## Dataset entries
-- Opening Marker --
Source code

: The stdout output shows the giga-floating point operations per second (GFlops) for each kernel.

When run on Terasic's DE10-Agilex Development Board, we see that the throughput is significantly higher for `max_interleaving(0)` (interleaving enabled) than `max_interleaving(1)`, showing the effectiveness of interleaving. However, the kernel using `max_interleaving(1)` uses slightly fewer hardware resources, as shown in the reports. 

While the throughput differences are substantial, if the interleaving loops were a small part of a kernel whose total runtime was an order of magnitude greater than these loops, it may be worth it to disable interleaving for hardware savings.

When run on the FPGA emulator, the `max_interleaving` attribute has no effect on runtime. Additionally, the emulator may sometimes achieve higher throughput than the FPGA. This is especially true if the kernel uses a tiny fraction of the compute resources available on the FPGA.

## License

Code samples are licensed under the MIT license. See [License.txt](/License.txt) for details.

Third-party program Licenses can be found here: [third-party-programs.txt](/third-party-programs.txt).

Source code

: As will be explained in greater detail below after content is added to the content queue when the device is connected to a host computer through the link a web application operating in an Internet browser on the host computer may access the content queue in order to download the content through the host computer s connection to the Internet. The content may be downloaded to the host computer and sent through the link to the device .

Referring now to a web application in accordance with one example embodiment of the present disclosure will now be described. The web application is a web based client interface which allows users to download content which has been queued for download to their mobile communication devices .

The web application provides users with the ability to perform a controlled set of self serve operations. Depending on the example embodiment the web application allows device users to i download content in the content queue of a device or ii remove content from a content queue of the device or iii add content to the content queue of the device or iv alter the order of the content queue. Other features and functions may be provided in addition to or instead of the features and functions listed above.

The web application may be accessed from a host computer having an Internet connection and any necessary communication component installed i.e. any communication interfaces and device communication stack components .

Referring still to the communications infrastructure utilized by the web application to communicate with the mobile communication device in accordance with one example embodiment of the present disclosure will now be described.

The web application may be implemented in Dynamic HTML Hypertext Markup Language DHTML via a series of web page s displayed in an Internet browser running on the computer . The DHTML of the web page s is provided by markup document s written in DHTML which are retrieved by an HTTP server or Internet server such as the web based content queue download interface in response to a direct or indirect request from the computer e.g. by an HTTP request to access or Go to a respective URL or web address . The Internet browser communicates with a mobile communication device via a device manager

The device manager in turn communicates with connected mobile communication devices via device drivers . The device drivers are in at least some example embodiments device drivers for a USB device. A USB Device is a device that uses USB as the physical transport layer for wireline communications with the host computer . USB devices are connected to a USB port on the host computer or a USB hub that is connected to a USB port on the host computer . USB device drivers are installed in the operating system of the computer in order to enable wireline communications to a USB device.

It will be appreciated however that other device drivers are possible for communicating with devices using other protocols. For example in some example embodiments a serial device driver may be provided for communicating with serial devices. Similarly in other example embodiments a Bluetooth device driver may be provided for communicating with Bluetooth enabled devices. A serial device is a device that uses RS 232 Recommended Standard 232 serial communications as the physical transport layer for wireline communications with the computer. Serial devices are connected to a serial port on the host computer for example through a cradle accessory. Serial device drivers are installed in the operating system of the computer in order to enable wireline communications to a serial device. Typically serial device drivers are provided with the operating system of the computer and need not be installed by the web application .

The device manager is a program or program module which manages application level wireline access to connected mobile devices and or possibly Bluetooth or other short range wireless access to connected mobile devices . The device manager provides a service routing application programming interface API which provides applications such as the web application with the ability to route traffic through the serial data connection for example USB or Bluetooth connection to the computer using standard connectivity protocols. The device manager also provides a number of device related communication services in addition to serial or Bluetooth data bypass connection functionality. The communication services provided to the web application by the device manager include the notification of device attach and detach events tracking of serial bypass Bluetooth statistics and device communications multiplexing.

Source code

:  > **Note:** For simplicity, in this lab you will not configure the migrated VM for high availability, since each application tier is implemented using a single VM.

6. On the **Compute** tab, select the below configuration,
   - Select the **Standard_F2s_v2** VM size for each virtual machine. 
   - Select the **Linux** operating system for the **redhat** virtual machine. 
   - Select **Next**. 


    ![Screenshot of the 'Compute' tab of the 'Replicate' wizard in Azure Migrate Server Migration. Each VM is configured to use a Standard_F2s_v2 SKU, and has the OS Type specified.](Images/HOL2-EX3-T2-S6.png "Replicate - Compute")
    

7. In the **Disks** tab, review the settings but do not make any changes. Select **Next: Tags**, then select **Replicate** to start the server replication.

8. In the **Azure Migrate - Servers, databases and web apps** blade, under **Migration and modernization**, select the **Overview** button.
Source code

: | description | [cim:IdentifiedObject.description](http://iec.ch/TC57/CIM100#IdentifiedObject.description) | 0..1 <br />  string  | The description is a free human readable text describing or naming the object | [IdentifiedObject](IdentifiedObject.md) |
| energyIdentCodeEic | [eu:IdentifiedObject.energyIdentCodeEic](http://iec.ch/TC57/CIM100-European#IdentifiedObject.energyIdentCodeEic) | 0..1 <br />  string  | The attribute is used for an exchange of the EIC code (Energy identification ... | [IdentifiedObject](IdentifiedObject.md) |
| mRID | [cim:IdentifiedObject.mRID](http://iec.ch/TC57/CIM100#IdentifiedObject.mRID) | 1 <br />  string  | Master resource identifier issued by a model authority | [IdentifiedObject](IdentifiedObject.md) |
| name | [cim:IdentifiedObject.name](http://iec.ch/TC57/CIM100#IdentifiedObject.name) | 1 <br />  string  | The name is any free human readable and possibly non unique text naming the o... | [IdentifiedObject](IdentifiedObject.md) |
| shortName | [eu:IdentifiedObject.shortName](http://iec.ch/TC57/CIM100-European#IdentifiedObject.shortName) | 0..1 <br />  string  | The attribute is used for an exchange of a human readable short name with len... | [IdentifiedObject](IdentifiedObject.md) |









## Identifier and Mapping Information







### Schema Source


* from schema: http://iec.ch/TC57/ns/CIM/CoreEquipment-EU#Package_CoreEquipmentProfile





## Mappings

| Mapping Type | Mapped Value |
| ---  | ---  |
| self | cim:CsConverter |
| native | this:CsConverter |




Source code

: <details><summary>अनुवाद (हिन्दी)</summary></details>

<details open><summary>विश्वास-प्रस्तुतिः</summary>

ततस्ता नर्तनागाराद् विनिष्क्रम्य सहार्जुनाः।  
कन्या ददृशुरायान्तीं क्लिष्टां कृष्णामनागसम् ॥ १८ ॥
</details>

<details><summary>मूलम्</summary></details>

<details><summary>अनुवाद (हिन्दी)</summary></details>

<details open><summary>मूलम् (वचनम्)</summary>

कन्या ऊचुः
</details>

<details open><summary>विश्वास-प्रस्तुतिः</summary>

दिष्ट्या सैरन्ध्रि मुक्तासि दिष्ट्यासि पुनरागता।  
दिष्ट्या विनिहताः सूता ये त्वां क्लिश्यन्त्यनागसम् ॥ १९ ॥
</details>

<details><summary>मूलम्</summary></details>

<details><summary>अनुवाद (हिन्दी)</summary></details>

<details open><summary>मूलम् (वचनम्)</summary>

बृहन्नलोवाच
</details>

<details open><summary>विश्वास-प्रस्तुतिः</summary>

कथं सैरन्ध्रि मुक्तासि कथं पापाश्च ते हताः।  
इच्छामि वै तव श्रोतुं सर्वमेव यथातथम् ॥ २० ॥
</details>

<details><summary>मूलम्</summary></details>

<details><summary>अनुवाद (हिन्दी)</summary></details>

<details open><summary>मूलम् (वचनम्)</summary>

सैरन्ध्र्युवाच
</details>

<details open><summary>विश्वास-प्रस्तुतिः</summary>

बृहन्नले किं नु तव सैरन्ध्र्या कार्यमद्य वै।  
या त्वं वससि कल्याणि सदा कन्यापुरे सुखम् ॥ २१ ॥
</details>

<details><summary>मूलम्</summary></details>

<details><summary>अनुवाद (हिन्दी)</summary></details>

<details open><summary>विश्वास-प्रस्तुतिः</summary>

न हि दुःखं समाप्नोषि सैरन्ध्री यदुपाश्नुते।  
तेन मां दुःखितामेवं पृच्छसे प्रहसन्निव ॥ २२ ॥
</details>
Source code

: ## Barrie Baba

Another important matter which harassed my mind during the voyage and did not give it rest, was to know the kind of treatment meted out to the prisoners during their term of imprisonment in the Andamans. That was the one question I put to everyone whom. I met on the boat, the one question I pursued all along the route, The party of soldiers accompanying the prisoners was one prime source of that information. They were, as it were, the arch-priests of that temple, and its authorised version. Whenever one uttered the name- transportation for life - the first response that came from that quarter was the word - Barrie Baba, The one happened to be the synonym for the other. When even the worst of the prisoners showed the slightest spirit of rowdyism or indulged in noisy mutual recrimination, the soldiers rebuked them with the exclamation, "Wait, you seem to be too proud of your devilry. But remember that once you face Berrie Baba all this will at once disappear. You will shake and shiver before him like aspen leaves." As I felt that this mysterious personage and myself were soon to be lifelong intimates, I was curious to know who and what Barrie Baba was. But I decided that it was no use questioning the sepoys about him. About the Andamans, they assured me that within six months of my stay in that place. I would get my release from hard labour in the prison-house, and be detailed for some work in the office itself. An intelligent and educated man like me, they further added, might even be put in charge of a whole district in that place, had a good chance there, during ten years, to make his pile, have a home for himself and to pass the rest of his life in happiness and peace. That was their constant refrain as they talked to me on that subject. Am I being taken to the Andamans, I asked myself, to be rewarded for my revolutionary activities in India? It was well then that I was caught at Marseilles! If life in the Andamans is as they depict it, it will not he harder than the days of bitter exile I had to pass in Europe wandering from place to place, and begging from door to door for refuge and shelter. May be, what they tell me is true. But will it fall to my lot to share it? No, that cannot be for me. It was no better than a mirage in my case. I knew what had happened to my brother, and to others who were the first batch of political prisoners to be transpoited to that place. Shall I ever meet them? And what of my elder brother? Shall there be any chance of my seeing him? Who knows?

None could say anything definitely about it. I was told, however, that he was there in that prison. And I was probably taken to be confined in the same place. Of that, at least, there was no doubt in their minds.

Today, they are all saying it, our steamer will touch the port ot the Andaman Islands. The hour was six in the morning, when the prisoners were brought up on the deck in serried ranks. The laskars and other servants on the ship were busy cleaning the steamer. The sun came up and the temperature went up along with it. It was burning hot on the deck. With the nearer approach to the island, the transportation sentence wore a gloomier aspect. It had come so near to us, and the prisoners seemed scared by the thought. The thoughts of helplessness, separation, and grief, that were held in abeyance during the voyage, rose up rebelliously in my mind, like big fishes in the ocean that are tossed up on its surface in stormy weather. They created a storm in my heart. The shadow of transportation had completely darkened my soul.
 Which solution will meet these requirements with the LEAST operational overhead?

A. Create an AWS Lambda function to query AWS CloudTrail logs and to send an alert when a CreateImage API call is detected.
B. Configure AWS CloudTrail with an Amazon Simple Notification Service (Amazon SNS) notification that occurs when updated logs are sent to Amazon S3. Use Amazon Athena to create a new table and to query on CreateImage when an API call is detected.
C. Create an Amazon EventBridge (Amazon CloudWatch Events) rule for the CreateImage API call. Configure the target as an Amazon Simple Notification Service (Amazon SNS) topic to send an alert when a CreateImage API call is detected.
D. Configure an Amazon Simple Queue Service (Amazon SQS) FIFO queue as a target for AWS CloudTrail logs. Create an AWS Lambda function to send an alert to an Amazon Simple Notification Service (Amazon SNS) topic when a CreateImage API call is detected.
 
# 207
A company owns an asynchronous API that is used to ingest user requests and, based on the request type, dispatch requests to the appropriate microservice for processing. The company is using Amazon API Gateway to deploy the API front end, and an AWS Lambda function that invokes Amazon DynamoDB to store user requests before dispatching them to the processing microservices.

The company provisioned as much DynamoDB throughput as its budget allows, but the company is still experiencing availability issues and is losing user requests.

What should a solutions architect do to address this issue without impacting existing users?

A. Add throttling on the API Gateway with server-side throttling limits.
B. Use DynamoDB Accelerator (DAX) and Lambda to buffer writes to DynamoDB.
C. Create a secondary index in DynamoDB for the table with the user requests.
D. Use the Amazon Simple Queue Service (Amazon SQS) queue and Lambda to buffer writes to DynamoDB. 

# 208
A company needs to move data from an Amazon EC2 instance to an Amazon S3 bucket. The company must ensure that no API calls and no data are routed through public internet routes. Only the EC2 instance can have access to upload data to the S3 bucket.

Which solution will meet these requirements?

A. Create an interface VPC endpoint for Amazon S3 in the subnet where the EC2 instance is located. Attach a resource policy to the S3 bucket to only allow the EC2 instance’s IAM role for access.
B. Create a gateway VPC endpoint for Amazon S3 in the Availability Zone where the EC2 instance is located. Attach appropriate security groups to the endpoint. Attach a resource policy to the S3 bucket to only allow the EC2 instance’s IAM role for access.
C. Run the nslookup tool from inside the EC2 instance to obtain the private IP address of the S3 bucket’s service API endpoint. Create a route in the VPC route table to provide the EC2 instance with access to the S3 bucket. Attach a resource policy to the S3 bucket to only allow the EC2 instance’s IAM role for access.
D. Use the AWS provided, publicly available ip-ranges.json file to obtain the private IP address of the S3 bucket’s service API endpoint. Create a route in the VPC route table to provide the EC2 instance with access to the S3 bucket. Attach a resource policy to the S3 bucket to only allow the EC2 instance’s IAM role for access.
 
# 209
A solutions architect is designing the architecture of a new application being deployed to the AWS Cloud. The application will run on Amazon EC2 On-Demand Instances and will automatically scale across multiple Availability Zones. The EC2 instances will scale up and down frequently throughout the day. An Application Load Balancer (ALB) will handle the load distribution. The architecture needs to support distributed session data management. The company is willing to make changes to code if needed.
-- Closing Marker --
## YOUR ASSIGNMENT
The entries above hold a line with "o... | [IdentifiedObject](IdentifiedObject.md) |" and a later line with "len... | [IdentifiedObject](IdentifiedObject.md) |". Write out exactly those lines and all lines between, nothing more.

## SOLUTION FOR THIS TASK
| name | [cim:IdentifiedObject.name](http://iec.ch/TC57/CIM100#IdentifiedObject.name) | 1 <br />  string  | The name is any free human readable and possibly non unique text naming the o... | [IdentifiedObject](IdentifiedObject.md) |
| shortName | [eu:IdentifiedObject.shortName](http://iec.ch/TC57/CIM100-European#IdentifiedObject.shortName) | 0..1 <br />  string  | The attribute is used for an exchange of a human readable short name with len... | [IdentifiedObject](IdentifiedObject.md) |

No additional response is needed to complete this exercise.